Soaring dividends are another source of dissatisfaction with companies’ distribution of profits. Although Japanese corporations have been criticized in the past for their relatively low payouts to shareholders, some experts now believe that the pendulum has swung too far in the opposite direction. Professor Tomo Suzuki of Waseda University’s School of Commerce has called for a shift in management policies, arguing that the rapid regulatory reforms of the post-bubble era have opened the way for the excessive use of stock buybacks as a means of boosting share prices and dividends. Suzuki calls on Japanese corporations to reduce their ratio of dividends to equity capital and divert a greater share of their earnings to wage increases, research and development, and so forth.

In the United States, there are legislative moves afoot to address similar concerns. In September last year, Democratic Senators Ron Wyden and Sherrod Brown (chairmen of the Finance and Banking committees, respectively) unveiled legislation that would assess a 2% tax on the money corporations spend buying back their own stock. “Rather than investing in their workers, mega-corporations used the windfall from Republicans’ 2017 tax cuts to juice their stock prices and reward their wealthiest investors and their executives through massive stock buybacks,” Wyden explained in a statement announcing the initiative.

Incentivizing Good Behavior

Now, let us consider a fundamentally different strategy.
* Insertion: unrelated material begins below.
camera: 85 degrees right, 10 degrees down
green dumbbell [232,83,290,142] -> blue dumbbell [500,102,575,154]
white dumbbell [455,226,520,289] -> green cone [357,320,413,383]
Instead of using taxes to coerce companies into changing their behavior—in the manner of the North Wind in Aesop’s fable—perhaps we could create a climate conducive to the kind of corporate behavior we seek, similar to Aesop’s Sun. What might this entail in terms of concrete policy goals and measures?

First, we need an economic environment in which businesses will feel motivated to share and invest their profits with an eye to the future. The government can help create such an environment by using deregulation to encourage the expansion of growth industries and by providing financial support for green innovation and digital transformation.

Second, productivity gains are needed to sustain wage increases. The government should pursue policies to boost spending on productivity, including investments in education to build human capital. A number of targeted tax breaks have already been introduced with this in mind. (See my Making the New Capitalism a Reality: Hints from Britain’s Third Way.)

The markets can also influence corporate behavior with the aid of such government guidelines as the Stewardship Code and the Corporate Governance Code. A growing number of asset managers in Japan and around the world have begun to apply ESG (environmental, social, and governance) criteria in their investment decisions, and employee pay has recently emerged as an indicator of sustainability and social responsibility.

Prime Minister Kishida has suggested that the distribution of corporate profits through wage increases should be treated not as a business cost but as an investment that lays the foundation for further value creation. For this reason, he argues that nonfinancial reporting should include disclosures on the value of companies’ human capital, appropriately visualized.

Professor Tsutomu Watanabe of the University of Tokyo offers another perspective on the issue of wage stagnation. Watanabe points out that the Japanese public has become intolerant of price increases, regardless of the reason, so companies are reluctant to pass on even unavoidable cost increases to consumers. To maintain their profit margins, they instead feel compelled to compensate for such increases by holding down wages.

Watanabe argues that it is only natural for companies to adjust their prices to reflect the rising cost of materials and fuel, and that consumers must accept such “fair pricing” as a prerequisite for wage increases. Watanabe is hopeful that the cost-push inflation that has hit Japan as a consequence of the COVID-19 pandemic will jolt Japanese consumers out of their deflationary mind-set, setting the stage for sustained wage increases.

Of course, inflation alone is unlikely to jump-start the virtuous cycle envisioned by Kishida and his policy team. But Watanabe’s thesis serves to remind us that it will take a concerted effort by industry, government, and the public to break free from established patterns and usher in the new capitalism.